***** Data for this task *****

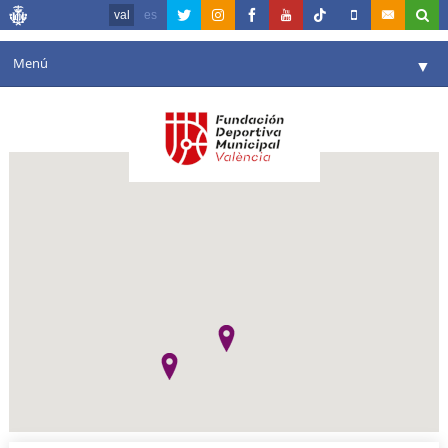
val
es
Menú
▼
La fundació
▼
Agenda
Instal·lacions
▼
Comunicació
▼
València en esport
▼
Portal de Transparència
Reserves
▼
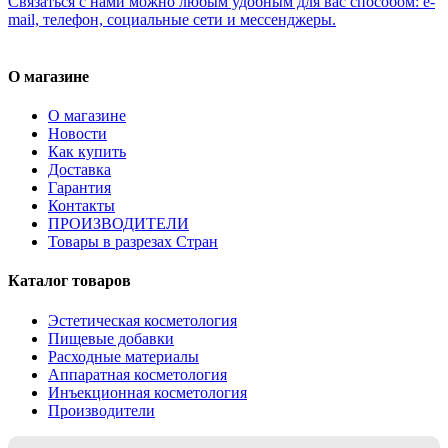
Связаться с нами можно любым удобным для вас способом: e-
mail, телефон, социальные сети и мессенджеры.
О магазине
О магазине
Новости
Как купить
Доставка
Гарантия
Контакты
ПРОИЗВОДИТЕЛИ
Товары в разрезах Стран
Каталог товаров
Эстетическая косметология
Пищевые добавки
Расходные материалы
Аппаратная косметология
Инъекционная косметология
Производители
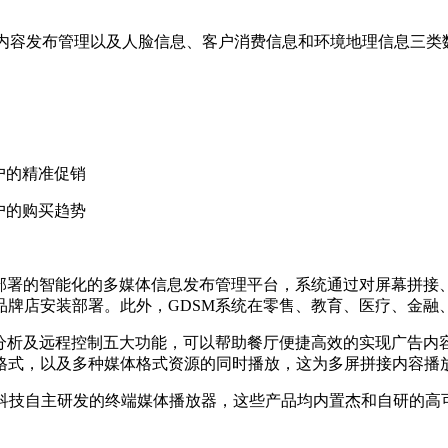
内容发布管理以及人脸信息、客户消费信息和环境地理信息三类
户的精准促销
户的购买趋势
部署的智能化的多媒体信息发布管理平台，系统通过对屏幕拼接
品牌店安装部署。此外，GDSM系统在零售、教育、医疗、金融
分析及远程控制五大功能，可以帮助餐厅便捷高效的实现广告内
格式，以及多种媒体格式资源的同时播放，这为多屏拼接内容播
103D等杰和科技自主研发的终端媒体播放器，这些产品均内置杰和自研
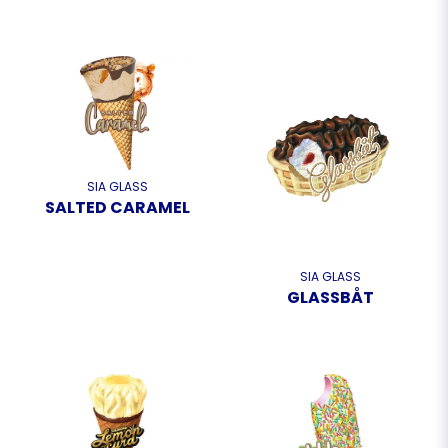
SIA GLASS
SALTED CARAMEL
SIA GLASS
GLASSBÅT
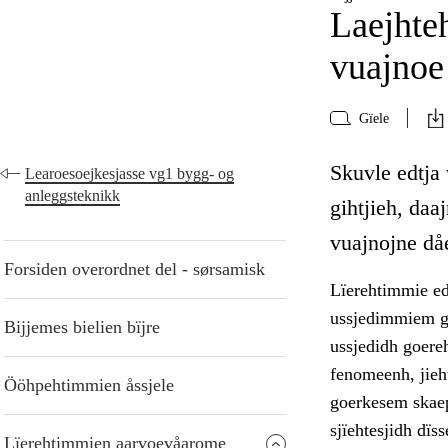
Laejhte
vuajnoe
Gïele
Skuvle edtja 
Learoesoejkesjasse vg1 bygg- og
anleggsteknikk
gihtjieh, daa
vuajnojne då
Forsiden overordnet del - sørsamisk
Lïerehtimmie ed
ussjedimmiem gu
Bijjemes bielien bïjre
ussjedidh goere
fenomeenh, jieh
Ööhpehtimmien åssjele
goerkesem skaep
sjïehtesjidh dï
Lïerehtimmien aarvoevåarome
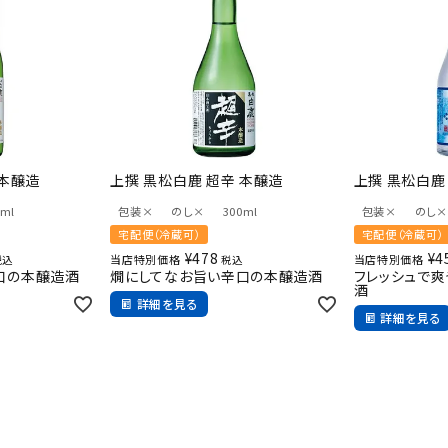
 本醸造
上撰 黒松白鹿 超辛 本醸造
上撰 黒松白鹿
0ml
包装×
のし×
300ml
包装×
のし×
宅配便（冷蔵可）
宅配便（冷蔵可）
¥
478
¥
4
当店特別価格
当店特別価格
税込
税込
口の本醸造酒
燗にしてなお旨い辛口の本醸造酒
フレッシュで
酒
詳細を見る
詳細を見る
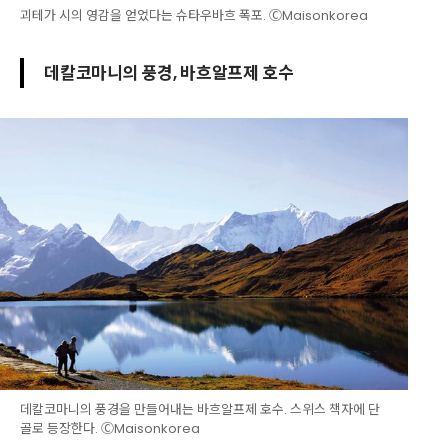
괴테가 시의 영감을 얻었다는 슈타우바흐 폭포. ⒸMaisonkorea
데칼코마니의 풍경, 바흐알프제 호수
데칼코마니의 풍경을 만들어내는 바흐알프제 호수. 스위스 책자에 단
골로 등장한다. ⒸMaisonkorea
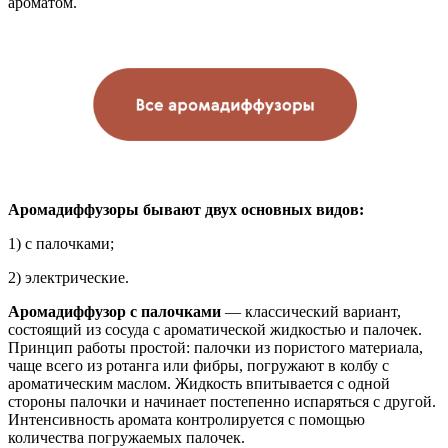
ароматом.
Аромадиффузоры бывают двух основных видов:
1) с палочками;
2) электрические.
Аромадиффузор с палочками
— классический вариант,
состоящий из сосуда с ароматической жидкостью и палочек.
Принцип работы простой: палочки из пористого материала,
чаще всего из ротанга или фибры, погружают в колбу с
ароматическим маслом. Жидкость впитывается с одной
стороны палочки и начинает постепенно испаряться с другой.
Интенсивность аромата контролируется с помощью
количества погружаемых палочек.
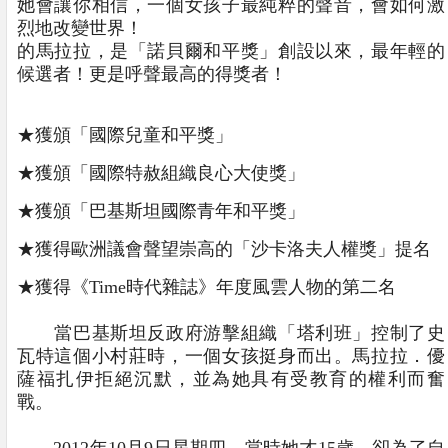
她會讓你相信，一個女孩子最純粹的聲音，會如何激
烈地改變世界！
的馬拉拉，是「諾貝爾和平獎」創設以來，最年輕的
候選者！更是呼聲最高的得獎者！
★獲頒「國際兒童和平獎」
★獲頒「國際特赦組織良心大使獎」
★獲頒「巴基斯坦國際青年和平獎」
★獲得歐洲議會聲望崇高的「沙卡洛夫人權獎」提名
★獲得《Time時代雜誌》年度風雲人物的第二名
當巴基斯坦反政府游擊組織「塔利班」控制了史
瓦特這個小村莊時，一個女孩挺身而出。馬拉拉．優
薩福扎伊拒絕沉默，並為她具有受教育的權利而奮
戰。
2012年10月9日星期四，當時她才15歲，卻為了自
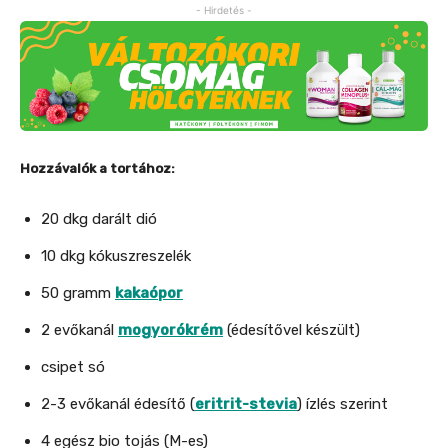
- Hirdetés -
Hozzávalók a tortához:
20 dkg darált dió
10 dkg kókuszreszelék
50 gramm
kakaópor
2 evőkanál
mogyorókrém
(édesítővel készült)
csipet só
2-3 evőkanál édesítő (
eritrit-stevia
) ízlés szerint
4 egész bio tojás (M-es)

*****

**Required action**
Please report, as a bare number, how many lines of the data contain the word "палочками".

**Answer box**
2